Discussion: All included medical and economic studies are limited to a greater or lesser extent. Additionally, the results of the studies are heterogeneous regarding medical and economic outcomes respectively. Thus, the majority of the medical studies do not report the statistical significance of the differences in sensitivity and specificity. In direct comparisons the (13)C- urea breath test shows higher sensitivity and specificity than the IgG and stool antigen tests. In comparison to the urease test, results for sensitivity are inconsistent, and the specificity is slightly higher for the (13)C-urea breath test. There are not enough results for comparisons between the (13)C-urea breath test and the (14)C-urea breath test, histology and PCR to describe tendencies. The included economic studies suggest that the test-and-treat strategy using the (13)C-urea breath test is cost-effective compared to test-and-treat using serology as well as empirical antisecretory therapies. Due to a lack of valid studies, it is not possible to assess the breath test approach in comparison to test-and-treat using the stool antigen test and the empirical eradication therapy respectively, regarding the cost-effectiveness. The results of economic analyses comparing test-and-treat using the breath test to endoscopy strategies are too heterogeneous to draw any conclusions. Overall, none of the included economic models is able to completely capture the complexity of managing patients with dyspeptic complaints.

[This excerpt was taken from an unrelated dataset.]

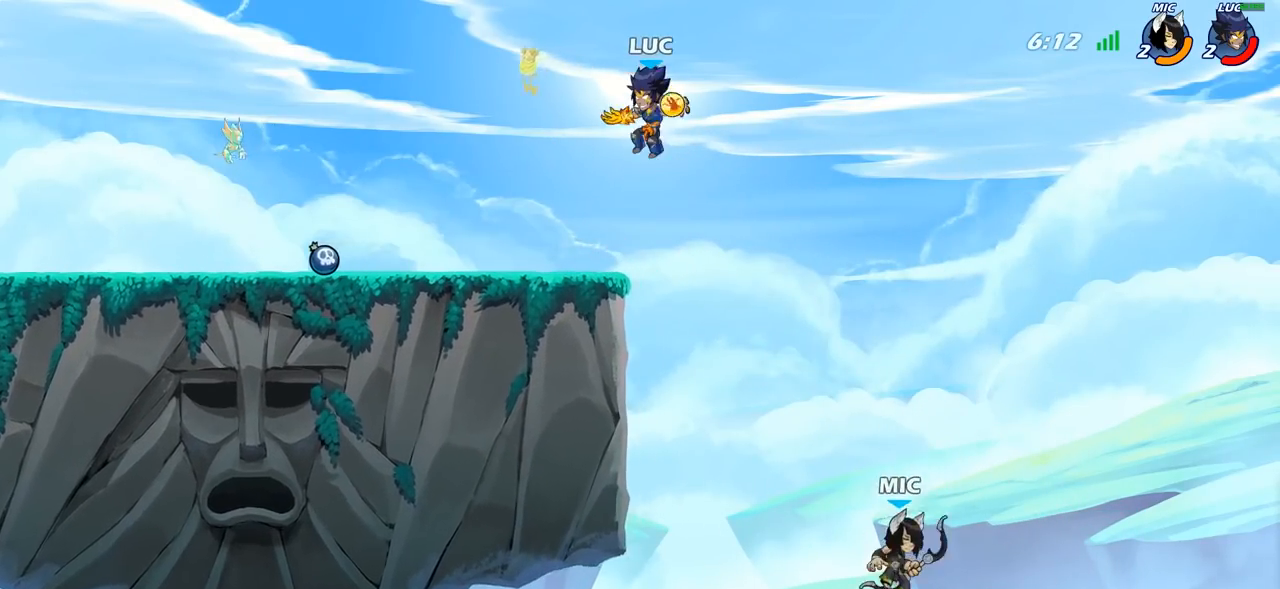
{"buttons": [], "left_stick": "right", "right_stick": "center", "events": [[217, "left_stick", "right"], [333, "left_stick", "center"], [400, "left_stick", "right"]]}
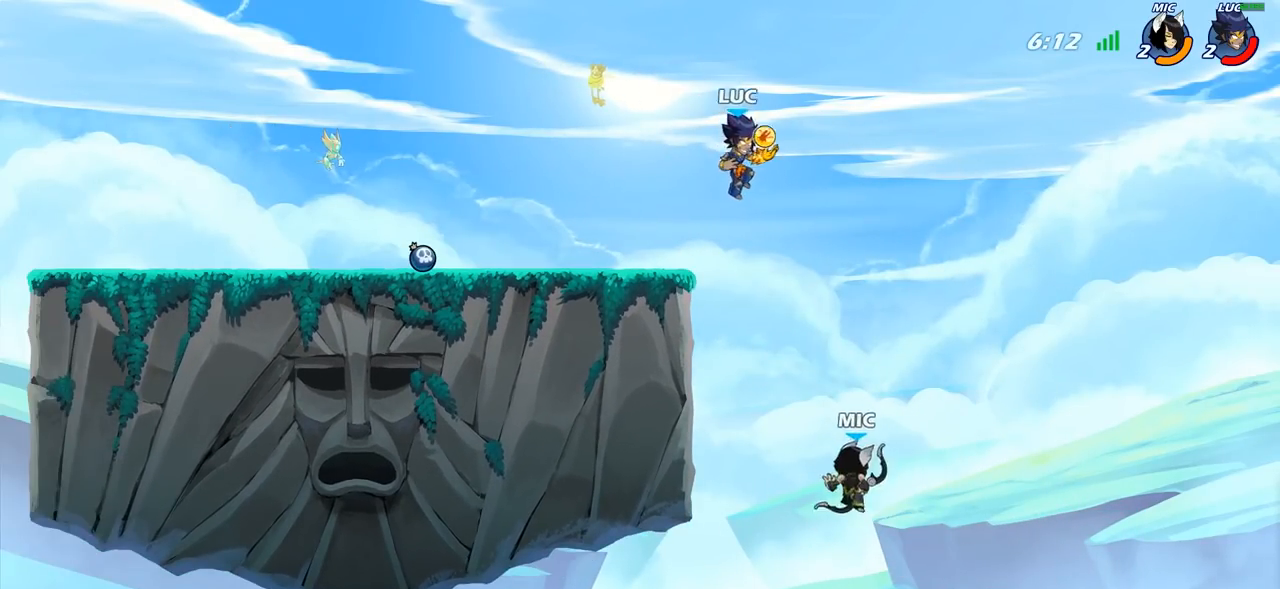
{"buttons": ["CIRCLE"], "left_stick": "down", "right_stick": "center", "events": [[50, "left_stick", "down-left"], [183, "left_stick", "center"], [300, "R2", "down"], [317, "left_stick", "down"], [350, "CIRCLE", "down"], [383, "R2", "up"]]}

Conclusions/recommendations: Based on available medical and economic studies, there is no sufficient evidence to recommend test and-treat using (13)C-urea breath testing for the detection of H. pylori infection as the standard procedure for the management of uninvestigated dyspepsia in the German health care system. In addition, it must be considered that the DVGS guidelines of the Deutsche Gesellschaft für Verdauungs- und Stoffwechselkrankheiten (DVGS) recommend endoscopy based methods for the management of patients with dyspeptic complaints.